(SUPPLIED RECORDS)

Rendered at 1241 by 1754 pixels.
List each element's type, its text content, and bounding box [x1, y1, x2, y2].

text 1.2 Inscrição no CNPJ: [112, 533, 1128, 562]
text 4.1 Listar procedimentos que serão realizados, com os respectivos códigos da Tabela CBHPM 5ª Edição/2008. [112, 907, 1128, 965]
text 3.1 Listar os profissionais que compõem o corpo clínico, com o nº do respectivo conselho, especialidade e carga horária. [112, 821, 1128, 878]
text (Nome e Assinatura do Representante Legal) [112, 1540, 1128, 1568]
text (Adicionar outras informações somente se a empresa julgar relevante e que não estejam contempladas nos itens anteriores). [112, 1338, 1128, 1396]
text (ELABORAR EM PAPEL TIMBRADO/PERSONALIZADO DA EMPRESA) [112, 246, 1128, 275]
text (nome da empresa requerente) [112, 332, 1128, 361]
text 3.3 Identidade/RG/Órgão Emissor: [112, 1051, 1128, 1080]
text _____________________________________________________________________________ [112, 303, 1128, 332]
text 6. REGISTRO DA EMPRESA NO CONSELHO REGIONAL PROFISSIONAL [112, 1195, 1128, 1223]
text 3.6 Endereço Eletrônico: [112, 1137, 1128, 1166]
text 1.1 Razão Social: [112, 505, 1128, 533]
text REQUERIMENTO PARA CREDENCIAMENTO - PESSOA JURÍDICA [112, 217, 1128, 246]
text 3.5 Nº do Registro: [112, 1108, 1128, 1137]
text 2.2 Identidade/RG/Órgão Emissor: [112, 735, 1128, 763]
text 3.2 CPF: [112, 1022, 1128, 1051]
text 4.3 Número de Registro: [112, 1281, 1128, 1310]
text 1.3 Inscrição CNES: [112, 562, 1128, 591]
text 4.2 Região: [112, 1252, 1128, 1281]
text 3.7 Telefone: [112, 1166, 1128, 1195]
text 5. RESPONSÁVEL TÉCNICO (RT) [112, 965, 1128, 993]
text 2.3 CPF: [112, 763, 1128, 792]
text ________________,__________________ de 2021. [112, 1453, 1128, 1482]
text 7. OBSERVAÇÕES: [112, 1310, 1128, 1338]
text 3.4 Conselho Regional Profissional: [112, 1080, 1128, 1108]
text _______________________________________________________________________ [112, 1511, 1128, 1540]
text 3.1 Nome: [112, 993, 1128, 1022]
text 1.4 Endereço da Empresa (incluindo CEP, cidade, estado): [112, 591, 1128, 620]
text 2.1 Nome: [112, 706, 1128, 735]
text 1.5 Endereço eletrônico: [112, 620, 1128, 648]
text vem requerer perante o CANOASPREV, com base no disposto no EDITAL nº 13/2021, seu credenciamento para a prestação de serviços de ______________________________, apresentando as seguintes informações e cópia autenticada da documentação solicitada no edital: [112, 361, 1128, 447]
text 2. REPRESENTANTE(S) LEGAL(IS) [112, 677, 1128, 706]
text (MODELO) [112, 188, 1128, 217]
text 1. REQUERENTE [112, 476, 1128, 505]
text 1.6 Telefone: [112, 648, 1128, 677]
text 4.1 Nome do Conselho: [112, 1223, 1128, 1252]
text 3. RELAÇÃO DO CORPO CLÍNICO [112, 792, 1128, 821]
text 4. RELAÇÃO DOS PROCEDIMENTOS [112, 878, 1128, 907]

(End SUPPLIED RECORDS)

__HOW TO COMPLETE THIS TASK__: The material above needs to be reproduced exactly as written.

__ANSWER BOX__:
Rendered at 1241 by 1754 pixels.
List each element's type, its text content, and bounding box [x1, y1, x2, y2].

text 1.2 Inscrição no CNPJ: [112, 533, 1128, 562]
text 4.1 Listar procedimentos que serão realizados, com os respectivos códigos da Tabela CBHPM 5ª Edição/2008. [112, 907, 1128, 965]
text 3.1 Listar os profissionais que compõem o corpo clínico, com o nº do respectivo conselho, especialidade e carga horária. [112, 821, 1128, 878]
text (Nome e Assinatura do Representante Legal) [112, 1540, 1128, 1568]
text (Adicionar outras informações somente se a empresa julgar relevante e que não estejam contempladas nos itens anteriores). [112, 1338, 1128, 1396]
text (ELABORAR EM PAPEL TIMBRADO/PERSONALIZADO DA EMPRESA) [112, 246, 1128, 275]
text (nome da empresa requerente) [112, 332, 1128, 361]
text 3.3 Identidade/RG/Órgão Emissor: [112, 1051, 1128, 1080]
text _____________________________________________________________________________ [112, 303, 1128, 332]
text 6. REGISTRO DA EMPRESA NO CONSELHO REGIONAL PROFISSIONAL [112, 1195, 1128, 1223]
text 3.6 Endereço Eletrônico: [112, 1137, 1128, 1166]
text 1.1 Razão Social: [112, 505, 1128, 533]
text REQUERIMENTO PARA CREDENCIAMENTO - PESSOA JURÍDICA [112, 217, 1128, 246]
text 3.5 Nº do Registro: [112, 1108, 1128, 1137]
text 2.2 Identidade/RG/Órgão Emissor: [112, 735, 1128, 763]
text 3.2 CPF: [112, 1022, 1128, 1051]
text 4.3 Número de Registro: [112, 1281, 1128, 1310]
text 1.3 Inscrição CNES: [112, 562, 1128, 591]
text 4.2 Região: [112, 1252, 1128, 1281]
text 3.7 Telefone: [112, 1166, 1128, 1195]
text 5. RESPONSÁVEL TÉCNICO (RT) [112, 965, 1128, 993]
text 2.3 CPF: [112, 763, 1128, 792]
text ________________,__________________ de 2021. [112, 1453, 1128, 1482]
text 7. OBSERVAÇÕES: [112, 1310, 1128, 1338]
text 3.4 Conselho Regional Profissional: [112, 1080, 1128, 1108]
text _______________________________________________________________________ [112, 1511, 1128, 1540]
text 3.1 Nome: [112, 993, 1128, 1022]
text 1.4 Endereço da Empresa (incluindo CEP, cidade, estado): [112, 591, 1128, 620]
text 2.1 Nome: [112, 706, 1128, 735]
text 1.5 Endereço eletrônico: [112, 620, 1128, 648]
text vem requerer perante o CANOASPREV, com base no disposto no EDITAL nº 13/2021, seu credenciamento para a prestação de serviços de ______________________________, apresentando as seguintes informações e cópia autenticada da documentação solicitada no edital: [112, 361, 1128, 447]
text 2. REPRESENTANTE(S) LEGAL(IS) [112, 677, 1128, 706]
text (MODELO) [112, 188, 1128, 217]
text 1. REQUERENTE [112, 476, 1128, 505]
text 1.6 Telefone: [112, 648, 1128, 677]
text 4.1 Nome do Conselho: [112, 1223, 1128, 1252]
text 3. RELAÇÃO DO CORPO CLÍNICO [112, 792, 1128, 821]
text 4. RELAÇÃO DOS PROCEDIMENTOS [112, 878, 1128, 907]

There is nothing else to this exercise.